WORK ITEM: For this exercise, output the entries below exactly from the line that holds "бальзам Wang Prom от" to the line that holds "Michael・Kabotie（Lo", both ends included. No pictures belong in the copy.

Saved data entries
========================================================================

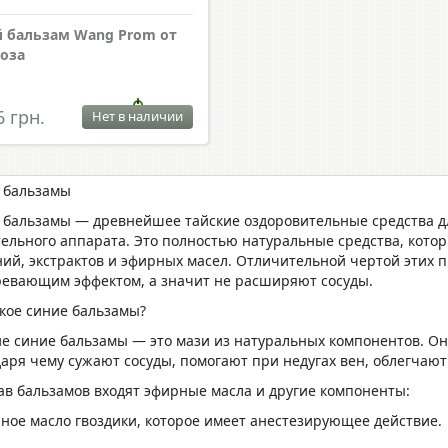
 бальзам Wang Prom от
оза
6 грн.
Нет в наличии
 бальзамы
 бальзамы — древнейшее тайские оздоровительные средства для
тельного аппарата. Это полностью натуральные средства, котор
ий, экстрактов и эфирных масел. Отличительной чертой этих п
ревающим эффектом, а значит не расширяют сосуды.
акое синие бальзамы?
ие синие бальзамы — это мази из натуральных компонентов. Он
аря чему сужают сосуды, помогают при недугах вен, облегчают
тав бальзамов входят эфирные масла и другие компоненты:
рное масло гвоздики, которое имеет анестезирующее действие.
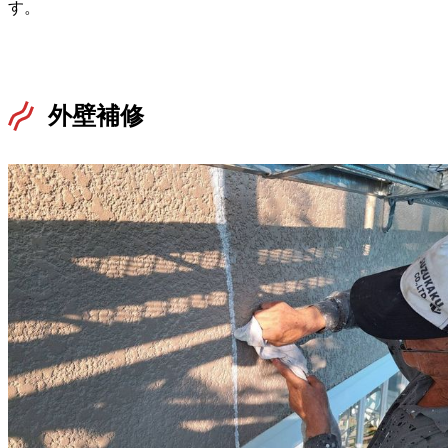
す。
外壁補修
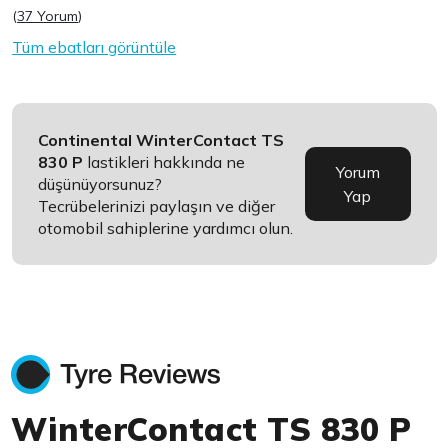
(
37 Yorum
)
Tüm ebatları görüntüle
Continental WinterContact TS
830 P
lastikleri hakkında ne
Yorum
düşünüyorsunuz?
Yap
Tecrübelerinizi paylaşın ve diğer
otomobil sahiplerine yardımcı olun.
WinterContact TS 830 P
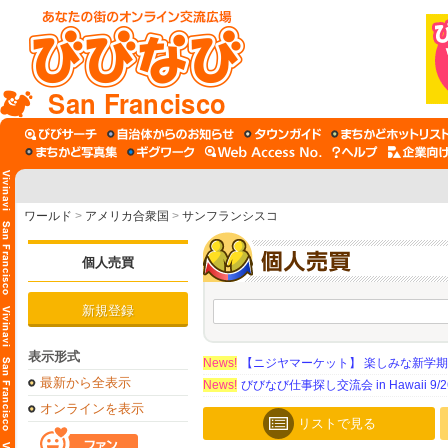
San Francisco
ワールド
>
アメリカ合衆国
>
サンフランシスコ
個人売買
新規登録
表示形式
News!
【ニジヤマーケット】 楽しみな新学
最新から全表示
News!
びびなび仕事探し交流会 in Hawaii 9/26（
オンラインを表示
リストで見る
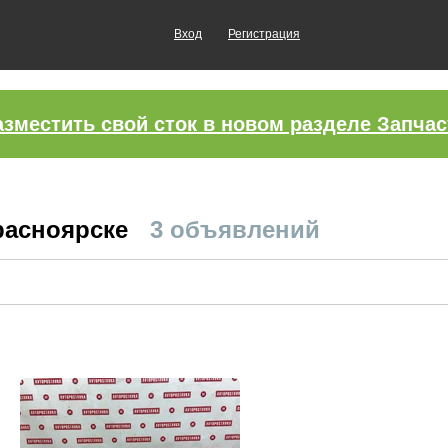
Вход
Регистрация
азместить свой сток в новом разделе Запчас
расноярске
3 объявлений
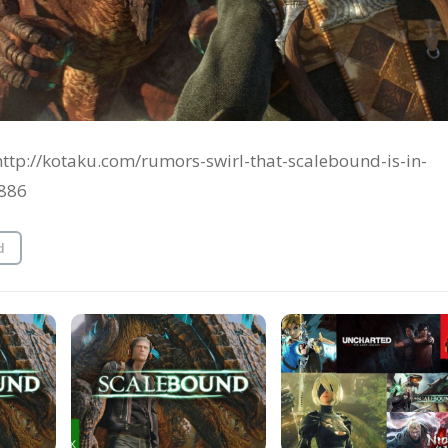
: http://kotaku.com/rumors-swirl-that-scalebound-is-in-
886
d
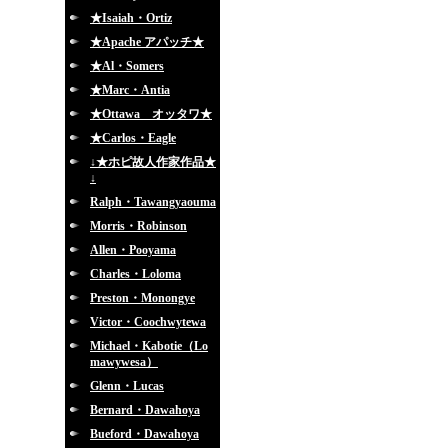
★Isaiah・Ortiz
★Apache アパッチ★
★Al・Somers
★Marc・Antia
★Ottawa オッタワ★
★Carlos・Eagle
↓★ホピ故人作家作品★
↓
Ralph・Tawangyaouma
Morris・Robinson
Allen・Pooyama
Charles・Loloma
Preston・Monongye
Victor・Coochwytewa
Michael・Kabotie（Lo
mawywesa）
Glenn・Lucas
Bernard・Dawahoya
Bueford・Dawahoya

========================================================================

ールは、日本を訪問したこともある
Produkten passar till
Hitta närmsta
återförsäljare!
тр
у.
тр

========================================================================

OUTPUT OF THE EXERCISE:
 бальзам Wang Prom от
оза
6 грн.
Нет в наличии
 бальзамы
 бальзамы — древнейшее тайские оздоровительные средства для
тельного аппарата. Это полностью натуральные средства, котор
ий, экстрактов и эфирных масел. Отличительной чертой этих п
ревающим эффектом, а значит не расширяют сосуды.
акое синие бальзамы?
ие синие бальзамы — это мази из натуральных компонентов. Он
аря чему сужают сосуды, помогают при недугах вен, облегчают
тав бальзамов входят эфирные масла и другие компоненты:
рное масло гвоздики, которое имеет анестезирующее действие.
す。
外壁補修
(
37 Yorum
)
Tüm ebatları görüntüle
Continental WinterContact TS
830 P
lastikleri hakkında ne
Yorum
düşünüyorsunuz?
Yap
Tecrübelerinizi paylaşın ve diğer
otomobil sahiplerine yardımcı olun.
WinterContact TS 830 P
San Francisco
ワールド
>
アメリカ合衆国
>
サンフランシスコ
個人売買
新規登録
表示形式
News!
【ニジヤマーケット】 楽しみな新学
最新から全表示
News!
びびなび仕事探し交流会 in Hawaii 9/26（
オンラインを表示
リストで見る
Вход
Регистрация
азместить свой сток в новом разделе Запчас
расноярске
3 объявлений
: http://kotaku.com/rumors-swirl-that-scalebound-is-in-
886
d
★Isaiah・Ortiz
★Apache アパッチ★
★Al・Somers
★Marc・Antia
★Ottawa オッタワ★
★Carlos・Eagle
↓★ホピ故人作家作品★
↓
Ralph・Tawangyaouma
Morris・Robinson
Allen・Pooyama
Charles・Loloma
Preston・Monongye
Victor・Coochwytewa
Michael・Kabotie（Lo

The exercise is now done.